Some corrugated roads are so bad that some people have actually turned around and given up, much due to not knowing how to deal with it and sometimes the road is really that bad it comes down to pure willingness.
This is common on unsealed roads, this includes: gravel roads, sand tracks, lime stone tracks, outback roads and dirt tracks.
The only way to soften the vibrations is to lower the tire pressures and find the right speed to match.
Sometimes going too slow is worse than going fast and vice versa.
One road could require 30 PSI at 70 kph and another could be 20 PSI at just 40-50 kph, you won't know until you try.
In some cases highway tire pressure's at 90-110 kph will do the trick, at these speeds caution is paramount and should only be used if within the speed limit.
Firstly just get the speed right, if it's still too bad drop the tire pressures a little bit.
The roads can be so harsh that they break CB aerials, shock absorbers and loosen bolts.

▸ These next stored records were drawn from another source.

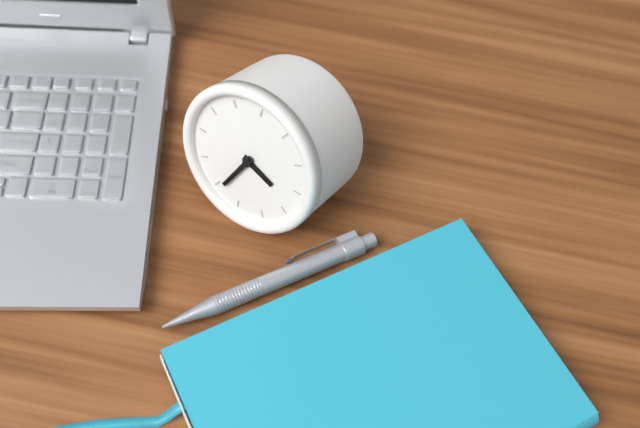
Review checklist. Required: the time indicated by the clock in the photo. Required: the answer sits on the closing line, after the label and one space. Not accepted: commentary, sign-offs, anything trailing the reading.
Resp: 3:34
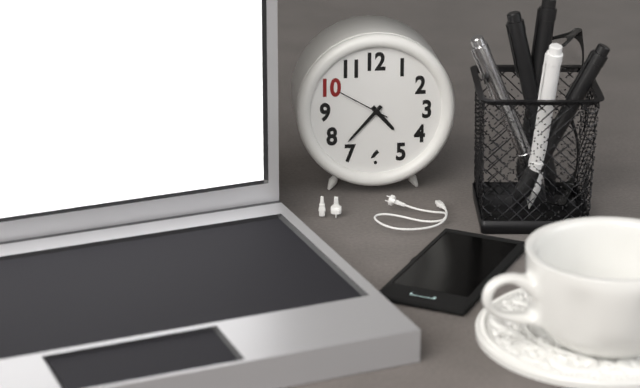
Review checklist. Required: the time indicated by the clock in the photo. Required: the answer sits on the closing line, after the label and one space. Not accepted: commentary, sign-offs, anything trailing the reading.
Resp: 4:37:50
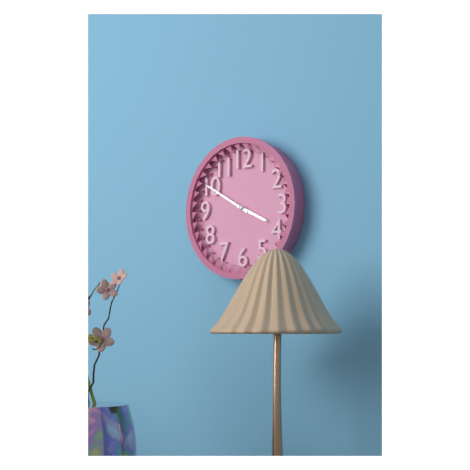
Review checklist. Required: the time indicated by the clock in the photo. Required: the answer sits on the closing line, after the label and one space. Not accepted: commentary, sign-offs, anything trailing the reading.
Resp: 3:50
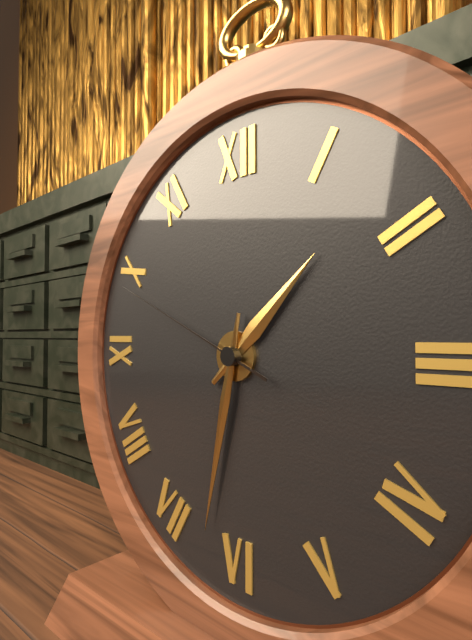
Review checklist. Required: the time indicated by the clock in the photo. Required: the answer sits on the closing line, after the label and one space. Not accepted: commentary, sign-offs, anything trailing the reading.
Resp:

If driving on really bone rattling corrugation for lengthy distances it would be wise to stop now and then. Every 45-60 mins or earlier would be a good idea, as this will give the shock absorbers a bit of a rest.
With continues driving in these harsh conditions tiny bubbles will form inside
the shock absorbers over time as this constant vibration will heat the shock
absorbers. This excessive heat combine with the tiny bubbles can cause early
fading and reduce the effectiveness of the 4 wheel drives suspension. Stopping
now and then for 10 mins can reduce the impact caused and will give the tiny
bubbles and heat time to disappear.
Prolonged driving will also cause bolts and nuts to loosen, this is no problem as long as you or your mechanic check and retighten them.

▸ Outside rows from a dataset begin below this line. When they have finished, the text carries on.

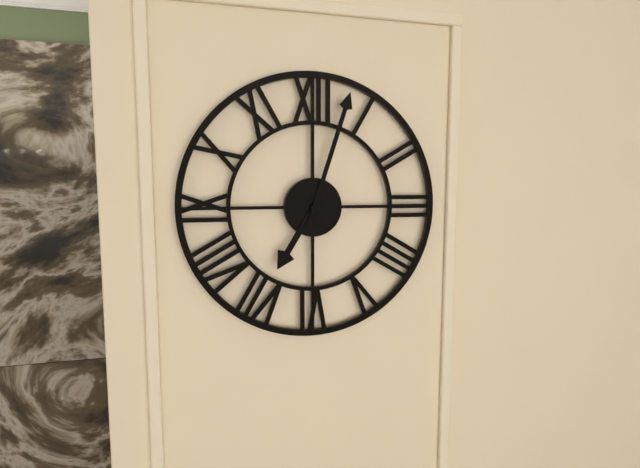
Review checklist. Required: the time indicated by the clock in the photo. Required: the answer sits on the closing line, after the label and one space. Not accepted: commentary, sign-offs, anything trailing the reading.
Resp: 7:03
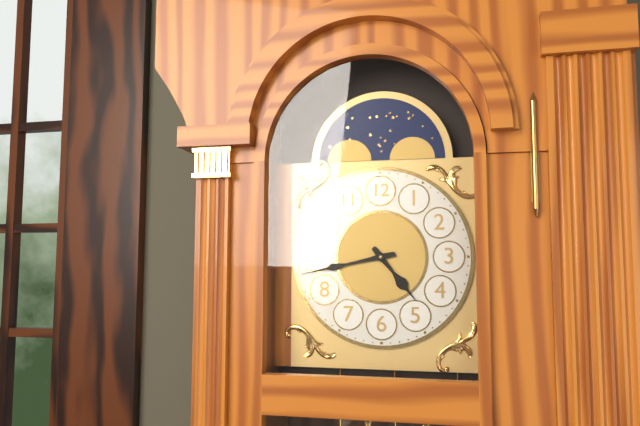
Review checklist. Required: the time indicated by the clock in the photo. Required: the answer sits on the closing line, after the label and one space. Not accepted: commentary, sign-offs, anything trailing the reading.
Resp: 4:43
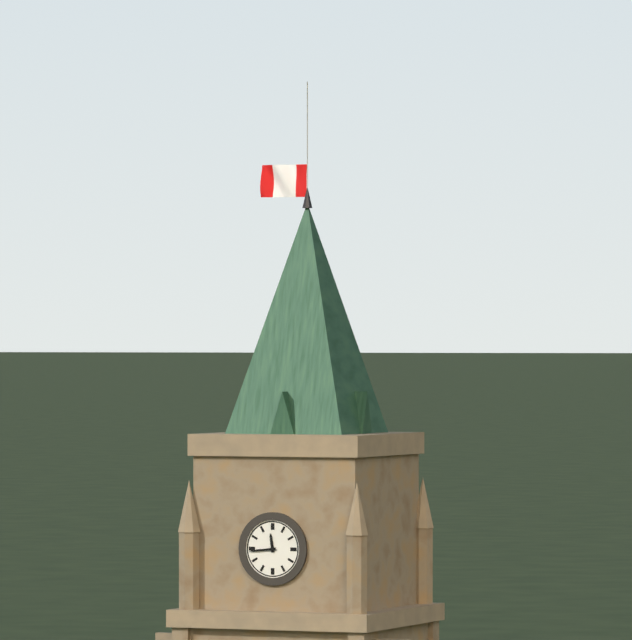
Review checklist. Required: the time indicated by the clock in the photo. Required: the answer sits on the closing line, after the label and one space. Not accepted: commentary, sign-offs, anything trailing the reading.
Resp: 11:44
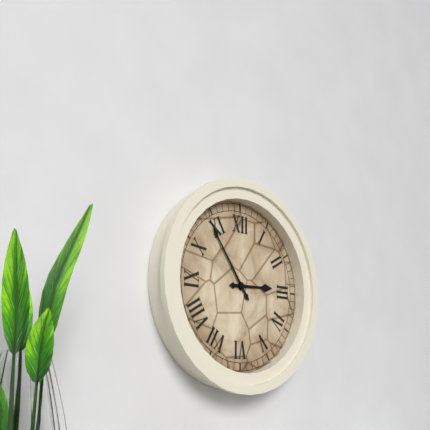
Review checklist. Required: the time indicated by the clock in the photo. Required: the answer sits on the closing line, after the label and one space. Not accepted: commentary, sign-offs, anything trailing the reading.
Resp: 2:54
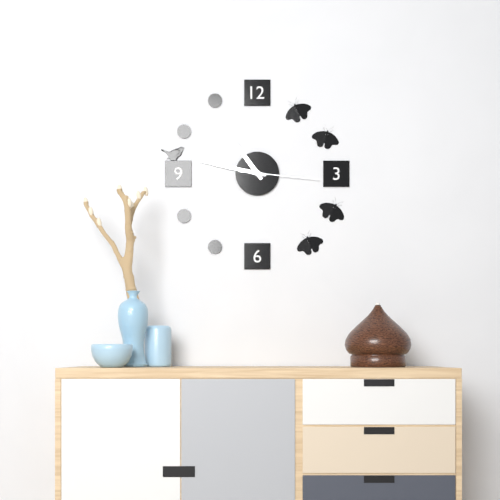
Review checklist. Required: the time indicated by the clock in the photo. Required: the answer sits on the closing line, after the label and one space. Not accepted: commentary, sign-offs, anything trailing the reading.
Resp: 10:47:16
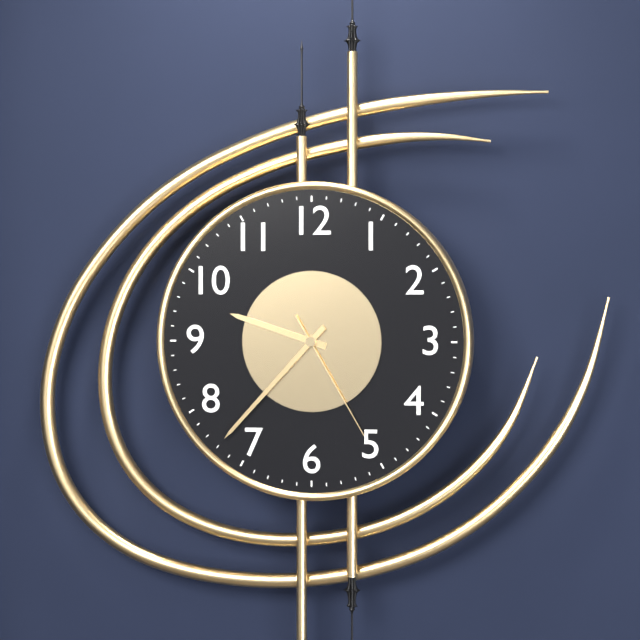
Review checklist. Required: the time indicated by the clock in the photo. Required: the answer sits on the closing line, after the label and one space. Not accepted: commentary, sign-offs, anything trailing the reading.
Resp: 9:37:25
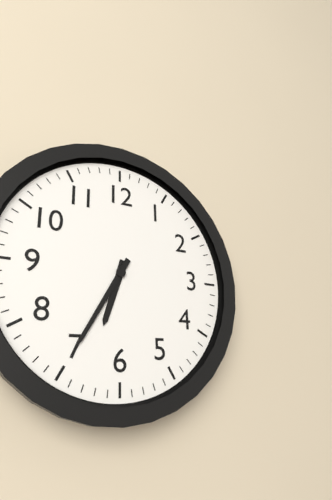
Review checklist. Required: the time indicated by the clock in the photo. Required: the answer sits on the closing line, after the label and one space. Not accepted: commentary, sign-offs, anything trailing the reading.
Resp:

Plastic aftermarket hinges and locks are prone to breaking and anything metal screwed into plastic will more than likely loosen before anything else.
Recently returning from Steep Point I had to fix my rear door on my canopy, there were two metal screws in a plastic part. One side was completely broken off and the other side was loose due to the screw being rattled out the entire way.
After that I thought that's not too bad considering we drove this badly corrugated road 4 times (total distance of 520 km) the road in question is "Useless loop road" the only way to Steep Point by land.
Well the canopy door wasn't all the damage that had been done. My custom roof rack fittings had taken a beating and were only held on by two of the 4 fittings.
After taking one a gnarly sand dune with deep holes at speed the roof rack gave
way and was hanging of the side by one single bolt. Had I checked my 4x4
properly when I returned this would have been prevented.
Make sure to check your vehicle after driving on corrugated roads.